*** Begin section ***
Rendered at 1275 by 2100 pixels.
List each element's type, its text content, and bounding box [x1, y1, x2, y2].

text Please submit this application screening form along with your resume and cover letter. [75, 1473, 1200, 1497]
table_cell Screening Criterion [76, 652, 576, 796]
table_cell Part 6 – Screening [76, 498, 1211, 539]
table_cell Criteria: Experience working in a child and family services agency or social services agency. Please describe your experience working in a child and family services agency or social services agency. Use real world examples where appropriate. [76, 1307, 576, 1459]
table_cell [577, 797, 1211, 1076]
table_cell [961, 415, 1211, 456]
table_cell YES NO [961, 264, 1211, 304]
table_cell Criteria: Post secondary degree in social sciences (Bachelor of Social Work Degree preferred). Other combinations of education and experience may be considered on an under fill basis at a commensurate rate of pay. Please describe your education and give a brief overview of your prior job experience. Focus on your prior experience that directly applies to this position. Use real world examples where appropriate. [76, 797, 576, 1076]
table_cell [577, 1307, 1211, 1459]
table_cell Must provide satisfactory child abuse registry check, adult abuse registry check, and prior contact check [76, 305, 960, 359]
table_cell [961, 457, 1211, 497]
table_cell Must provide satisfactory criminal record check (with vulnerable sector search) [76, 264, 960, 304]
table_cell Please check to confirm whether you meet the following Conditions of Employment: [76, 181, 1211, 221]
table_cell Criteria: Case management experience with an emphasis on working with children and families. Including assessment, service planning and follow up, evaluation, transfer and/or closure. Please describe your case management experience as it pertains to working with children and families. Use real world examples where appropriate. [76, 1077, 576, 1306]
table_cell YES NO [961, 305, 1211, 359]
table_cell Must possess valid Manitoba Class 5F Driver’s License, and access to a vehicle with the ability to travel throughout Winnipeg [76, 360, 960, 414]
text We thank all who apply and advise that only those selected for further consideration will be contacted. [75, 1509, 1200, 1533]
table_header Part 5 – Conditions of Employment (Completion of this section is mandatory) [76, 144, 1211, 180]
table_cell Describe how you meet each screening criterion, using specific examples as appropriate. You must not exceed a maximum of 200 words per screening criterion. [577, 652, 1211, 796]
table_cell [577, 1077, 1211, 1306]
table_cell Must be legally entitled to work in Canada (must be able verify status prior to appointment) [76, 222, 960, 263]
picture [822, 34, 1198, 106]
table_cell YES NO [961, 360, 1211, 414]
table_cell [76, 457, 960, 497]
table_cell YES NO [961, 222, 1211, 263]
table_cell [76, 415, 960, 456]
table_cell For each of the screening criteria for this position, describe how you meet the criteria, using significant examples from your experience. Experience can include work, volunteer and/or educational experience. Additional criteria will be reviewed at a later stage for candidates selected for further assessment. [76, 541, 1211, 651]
*** End section ***
Print the records above in full, exactly.

■ **Output below**:
Rendered at 1275 by 2100 pixels.
List each element's type, its text content, and bounding box [x1, y1, x2, y2].

text Please submit this application screening form along with your resume and cover letter. [75, 1473, 1200, 1497]
table_cell Screening Criterion [76, 652, 576, 796]
table_cell Part 6 – Screening [76, 498, 1211, 539]
table_cell Criteria: Experience working in a child and family services agency or social services agency. Please describe your experience working in a child and family services agency or social services agency. Use real world examples where appropriate. [76, 1307, 576, 1459]
table_cell [577, 797, 1211, 1076]
table_cell [961, 415, 1211, 456]
table_cell YES NO [961, 264, 1211, 304]
table_cell Criteria: Post secondary degree in social sciences (Bachelor of Social Work Degree preferred). Other combinations of education and experience may be considered on an under fill basis at a commensurate rate of pay. Please describe your education and give a brief overview of your prior job experience. Focus on your prior experience that directly applies to this position. Use real world examples where appropriate. [76, 797, 576, 1076]
table_cell [577, 1307, 1211, 1459]
table_cell Must provide satisfactory child abuse registry check, adult abuse registry check, and prior contact check [76, 305, 960, 359]
table_cell [961, 457, 1211, 497]
table_cell Must provide satisfactory criminal record check (with vulnerable sector search) [76, 264, 960, 304]
table_cell Please check to confirm whether you meet the following Conditions of Employment: [76, 181, 1211, 221]
table_cell Criteria: Case management experience with an emphasis on working with children and families. Including assessment, service planning and follow up, evaluation, transfer and/or closure. Please describe your case management experience as it pertains to working with children and families. Use real world examples where appropriate. [76, 1077, 576, 1306]
table_cell YES NO [961, 305, 1211, 359]
table_cell Must possess valid Manitoba Class 5F Driver’s License, and access to a vehicle with the ability to travel throughout Winnipeg [76, 360, 960, 414]
text We thank all who apply and advise that only those selected for further consideration will be contacted. [75, 1509, 1200, 1533]
table_header Part 5 – Conditions of Employment (Completion of this section is mandatory) [76, 144, 1211, 180]
table_cell Describe how you meet each screening criterion, using specific examples as appropriate. You must not exceed a maximum of 200 words per screening criterion. [577, 652, 1211, 796]
table_cell [577, 1077, 1211, 1306]
table_cell Must be legally entitled to work in Canada (must be able verify status prior to appointment) [76, 222, 960, 263]
picture [822, 34, 1198, 106]
table_cell YES NO [961, 360, 1211, 414]
table_cell [76, 457, 960, 497]
table_cell YES NO [961, 222, 1211, 263]
table_cell [76, 415, 960, 456]
table_cell For each of the screening criteria for this position, describe how you meet the criteria, using significant examples from your experience. Experience can include work, volunteer and/or educational experience. Additional criteria will be reviewed at a later stage for candidates selected for further assessment. [76, 541, 1211, 651]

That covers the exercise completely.